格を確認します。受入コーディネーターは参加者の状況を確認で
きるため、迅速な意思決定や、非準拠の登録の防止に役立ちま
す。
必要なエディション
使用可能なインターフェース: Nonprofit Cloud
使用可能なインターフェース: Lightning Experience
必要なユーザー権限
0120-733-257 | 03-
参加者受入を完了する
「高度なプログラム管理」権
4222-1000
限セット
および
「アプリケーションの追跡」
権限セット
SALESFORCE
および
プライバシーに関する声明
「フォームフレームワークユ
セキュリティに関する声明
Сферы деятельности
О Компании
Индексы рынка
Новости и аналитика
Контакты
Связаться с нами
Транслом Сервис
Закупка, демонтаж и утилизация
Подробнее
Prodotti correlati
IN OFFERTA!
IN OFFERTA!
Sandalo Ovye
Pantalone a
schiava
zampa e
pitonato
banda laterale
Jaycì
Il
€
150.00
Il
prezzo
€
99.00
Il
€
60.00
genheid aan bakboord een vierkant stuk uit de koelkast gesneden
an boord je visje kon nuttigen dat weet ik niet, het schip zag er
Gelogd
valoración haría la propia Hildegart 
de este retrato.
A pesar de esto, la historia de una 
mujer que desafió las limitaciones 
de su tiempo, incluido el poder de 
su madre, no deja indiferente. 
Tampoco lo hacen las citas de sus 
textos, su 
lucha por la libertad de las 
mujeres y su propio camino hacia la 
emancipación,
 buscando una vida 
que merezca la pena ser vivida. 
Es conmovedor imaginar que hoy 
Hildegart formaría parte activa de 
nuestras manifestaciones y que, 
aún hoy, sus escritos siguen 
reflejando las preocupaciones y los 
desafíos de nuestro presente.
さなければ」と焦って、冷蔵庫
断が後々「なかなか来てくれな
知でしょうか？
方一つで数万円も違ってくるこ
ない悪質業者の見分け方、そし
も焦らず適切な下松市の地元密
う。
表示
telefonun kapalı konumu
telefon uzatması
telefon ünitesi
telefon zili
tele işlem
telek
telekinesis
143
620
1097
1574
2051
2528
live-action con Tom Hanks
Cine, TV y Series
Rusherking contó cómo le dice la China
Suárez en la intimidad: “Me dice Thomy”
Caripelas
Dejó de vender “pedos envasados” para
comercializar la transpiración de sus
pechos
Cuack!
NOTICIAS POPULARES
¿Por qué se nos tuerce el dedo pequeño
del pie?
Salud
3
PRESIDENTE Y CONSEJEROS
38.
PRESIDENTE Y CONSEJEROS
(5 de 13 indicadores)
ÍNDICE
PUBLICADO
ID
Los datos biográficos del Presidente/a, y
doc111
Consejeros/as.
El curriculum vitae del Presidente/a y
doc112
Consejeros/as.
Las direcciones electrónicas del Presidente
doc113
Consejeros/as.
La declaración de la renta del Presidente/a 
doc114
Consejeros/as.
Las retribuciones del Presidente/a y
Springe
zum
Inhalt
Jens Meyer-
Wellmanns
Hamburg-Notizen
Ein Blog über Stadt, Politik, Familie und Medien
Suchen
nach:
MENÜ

====

### Task description
A complete answer lists every line of the listing above that holds the word "Hildegart".

### Answer to the exercise
valoración haría la propia Hildegart 
Hildegart formaría parte activa de 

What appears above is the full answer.